- Music
- 20 Aug 14
“He's got some of the most beautiful melodies I've ever heard,” Emily Kokal told Hot Press.
The big music news of the past week has been the enigmatic return-of-sorts of Aphex Twin. Through hints left on New York pavements, blimps over London, and Deep Web links, we’ve learnt that we’re probably getting a brand new album, SYRO, later this year. Needless to say, everyone lost their minds – Richard D James (a Limerick lad, lest ye forget) has long been held up as an ambient superstar and true electronica pioneer.
Speaking to HP’s Craig Fitzpatrick a couple of months back, Emily Kokal of Cali quartet Warpaint compared his talents to the musical greats – if Mozart lived today, he’d be making electronic music.
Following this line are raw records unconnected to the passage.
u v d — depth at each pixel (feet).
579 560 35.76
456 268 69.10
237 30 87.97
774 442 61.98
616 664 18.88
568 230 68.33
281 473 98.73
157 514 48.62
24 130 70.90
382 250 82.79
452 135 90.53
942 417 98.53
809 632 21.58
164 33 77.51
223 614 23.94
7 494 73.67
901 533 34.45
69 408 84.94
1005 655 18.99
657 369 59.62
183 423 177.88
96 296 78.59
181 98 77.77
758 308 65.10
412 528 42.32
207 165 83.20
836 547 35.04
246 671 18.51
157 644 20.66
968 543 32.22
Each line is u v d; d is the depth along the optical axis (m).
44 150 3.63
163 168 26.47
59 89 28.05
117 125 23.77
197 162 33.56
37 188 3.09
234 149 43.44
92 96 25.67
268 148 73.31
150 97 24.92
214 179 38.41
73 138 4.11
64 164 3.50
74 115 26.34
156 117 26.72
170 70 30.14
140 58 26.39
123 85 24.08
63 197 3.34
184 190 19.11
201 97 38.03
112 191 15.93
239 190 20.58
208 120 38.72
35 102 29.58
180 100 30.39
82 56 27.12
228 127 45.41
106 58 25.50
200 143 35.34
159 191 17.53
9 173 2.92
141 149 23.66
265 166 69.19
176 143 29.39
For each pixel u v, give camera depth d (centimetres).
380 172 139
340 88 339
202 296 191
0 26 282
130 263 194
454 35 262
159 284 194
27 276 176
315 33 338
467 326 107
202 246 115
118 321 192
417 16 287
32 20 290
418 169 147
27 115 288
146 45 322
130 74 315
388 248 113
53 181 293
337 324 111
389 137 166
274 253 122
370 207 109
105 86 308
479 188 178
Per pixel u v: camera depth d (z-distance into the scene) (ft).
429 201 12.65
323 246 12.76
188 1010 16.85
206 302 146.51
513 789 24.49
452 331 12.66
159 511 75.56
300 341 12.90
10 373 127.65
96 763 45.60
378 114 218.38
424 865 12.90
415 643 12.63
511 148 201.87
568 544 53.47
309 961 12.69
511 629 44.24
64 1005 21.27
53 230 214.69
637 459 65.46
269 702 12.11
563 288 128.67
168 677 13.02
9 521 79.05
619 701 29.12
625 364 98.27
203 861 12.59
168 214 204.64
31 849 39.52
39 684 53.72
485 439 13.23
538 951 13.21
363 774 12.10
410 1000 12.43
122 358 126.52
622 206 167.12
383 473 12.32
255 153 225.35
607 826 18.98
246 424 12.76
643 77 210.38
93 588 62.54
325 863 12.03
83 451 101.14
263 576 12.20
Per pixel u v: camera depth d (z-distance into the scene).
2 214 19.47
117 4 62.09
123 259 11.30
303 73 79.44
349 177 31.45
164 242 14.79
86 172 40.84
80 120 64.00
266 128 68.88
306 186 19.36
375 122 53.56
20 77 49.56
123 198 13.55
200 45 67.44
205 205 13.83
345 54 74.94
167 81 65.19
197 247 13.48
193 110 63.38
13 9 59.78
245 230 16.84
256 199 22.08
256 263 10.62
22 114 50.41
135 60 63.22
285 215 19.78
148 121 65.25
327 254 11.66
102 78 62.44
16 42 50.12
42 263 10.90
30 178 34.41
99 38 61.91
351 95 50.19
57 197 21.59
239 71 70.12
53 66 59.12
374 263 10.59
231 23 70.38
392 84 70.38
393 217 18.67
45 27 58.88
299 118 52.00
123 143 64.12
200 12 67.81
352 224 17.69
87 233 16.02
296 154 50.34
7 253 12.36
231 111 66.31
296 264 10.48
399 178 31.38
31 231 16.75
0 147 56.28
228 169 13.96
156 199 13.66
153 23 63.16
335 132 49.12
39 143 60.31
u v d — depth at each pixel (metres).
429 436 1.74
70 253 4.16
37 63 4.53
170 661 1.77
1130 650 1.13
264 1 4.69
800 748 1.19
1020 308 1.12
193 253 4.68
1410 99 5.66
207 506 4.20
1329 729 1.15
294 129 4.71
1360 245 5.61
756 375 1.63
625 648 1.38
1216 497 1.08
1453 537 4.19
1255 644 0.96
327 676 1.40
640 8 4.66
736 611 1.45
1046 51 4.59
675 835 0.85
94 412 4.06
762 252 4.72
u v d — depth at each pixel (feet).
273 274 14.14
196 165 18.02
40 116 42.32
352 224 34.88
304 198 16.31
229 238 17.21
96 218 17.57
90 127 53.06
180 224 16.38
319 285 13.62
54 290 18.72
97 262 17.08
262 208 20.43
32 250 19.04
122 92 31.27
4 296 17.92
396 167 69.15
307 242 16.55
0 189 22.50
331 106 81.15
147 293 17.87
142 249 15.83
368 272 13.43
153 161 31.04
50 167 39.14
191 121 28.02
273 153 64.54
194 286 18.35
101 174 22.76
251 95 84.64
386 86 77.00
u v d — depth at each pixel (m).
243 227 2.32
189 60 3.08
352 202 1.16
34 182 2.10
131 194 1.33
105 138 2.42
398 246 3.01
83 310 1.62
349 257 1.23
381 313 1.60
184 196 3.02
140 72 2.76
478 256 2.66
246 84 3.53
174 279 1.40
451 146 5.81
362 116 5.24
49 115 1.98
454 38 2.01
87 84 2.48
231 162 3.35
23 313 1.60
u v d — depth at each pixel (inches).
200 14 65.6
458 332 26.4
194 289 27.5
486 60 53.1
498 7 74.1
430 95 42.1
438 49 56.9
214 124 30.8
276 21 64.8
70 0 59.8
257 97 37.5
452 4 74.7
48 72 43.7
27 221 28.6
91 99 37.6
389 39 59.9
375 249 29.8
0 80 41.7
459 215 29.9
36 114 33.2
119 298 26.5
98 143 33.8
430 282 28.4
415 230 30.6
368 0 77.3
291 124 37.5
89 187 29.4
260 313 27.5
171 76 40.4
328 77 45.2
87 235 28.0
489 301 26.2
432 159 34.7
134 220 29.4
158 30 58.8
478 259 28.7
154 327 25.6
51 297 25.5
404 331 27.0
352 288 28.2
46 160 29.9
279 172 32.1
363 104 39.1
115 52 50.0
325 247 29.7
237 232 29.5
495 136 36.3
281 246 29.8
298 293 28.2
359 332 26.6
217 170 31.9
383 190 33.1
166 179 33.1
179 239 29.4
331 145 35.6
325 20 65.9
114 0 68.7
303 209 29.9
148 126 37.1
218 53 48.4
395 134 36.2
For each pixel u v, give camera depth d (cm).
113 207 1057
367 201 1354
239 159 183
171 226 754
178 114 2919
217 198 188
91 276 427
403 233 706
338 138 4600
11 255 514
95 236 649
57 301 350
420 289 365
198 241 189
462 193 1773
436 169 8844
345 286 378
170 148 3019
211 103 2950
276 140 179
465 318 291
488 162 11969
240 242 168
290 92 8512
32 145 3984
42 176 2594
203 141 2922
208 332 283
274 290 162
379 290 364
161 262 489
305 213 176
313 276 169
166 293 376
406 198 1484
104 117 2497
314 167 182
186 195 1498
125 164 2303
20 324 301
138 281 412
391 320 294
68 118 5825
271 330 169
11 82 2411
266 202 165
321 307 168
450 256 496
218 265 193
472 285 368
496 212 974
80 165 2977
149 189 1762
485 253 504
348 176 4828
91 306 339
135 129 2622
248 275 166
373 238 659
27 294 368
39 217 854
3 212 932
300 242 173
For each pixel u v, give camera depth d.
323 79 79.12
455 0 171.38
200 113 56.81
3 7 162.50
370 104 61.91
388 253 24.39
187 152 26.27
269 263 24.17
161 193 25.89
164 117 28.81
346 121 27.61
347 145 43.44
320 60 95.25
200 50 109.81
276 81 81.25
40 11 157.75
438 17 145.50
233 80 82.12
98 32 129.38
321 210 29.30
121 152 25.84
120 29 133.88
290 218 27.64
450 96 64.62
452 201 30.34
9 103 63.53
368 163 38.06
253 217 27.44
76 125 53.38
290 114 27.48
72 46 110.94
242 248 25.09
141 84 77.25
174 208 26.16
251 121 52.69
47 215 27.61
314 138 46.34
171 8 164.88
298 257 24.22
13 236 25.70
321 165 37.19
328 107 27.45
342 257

“Absolutely. You'd be using technology to your advantage and you'd be experimenting with those options. I've heard [Aphex Twin] is really into [French avant-garde composer] Erik Satie and I think the thing that sets him apart from a lot of electronic music is his sense of melody. He's got some of the most beautiful melodies I've ever heard. It's like Erik Satie or Chopin. Beautiful classical music. Sombre, melancholic classical music.”
The subject of Aphex Twin arose owing to Warpaint’s connection to his famous music video collaborator Chris Cunningham (bassist Jenny Lee Lindberg is married to the director).
Kokal made it plain that the band would love to work with James, but can’t see it happening.
“I can't imagine him ever working with a band,” she sighed, “But I think there's something to be said about what electronic musicians are doing production-wise. That's what makes what Nigel [Godrich] does with Radiohead so interesting. They take their quality of sound into another realm. They really create another universe using all the technology we have around today. It's not just relying on old analogue gear, it's using technology. And that's what electronic music is. It's really the best of what's happening with technology musically.”
Warpaint drafted in Flood to produce their eponymous second album due to their desire to work with someone who understood electronic music in terms of production.
“Think about Violator,” Kokal says of the seminal Depeche Mode album he produced. “He really trailblazed a lot of electronic music. But just taking the traditional rock forma that we bring, as well as the beats, ambient elements and vocals we bring and try to keep crating a really sonically lush world. That's why I love Aphex so much. I can put my headphones on and listen to the same Aphex song 100 times and still catch new things. Because every single hit is tuned differently and has a different delay on it. It's orchestral. It's as dense as a symphony.”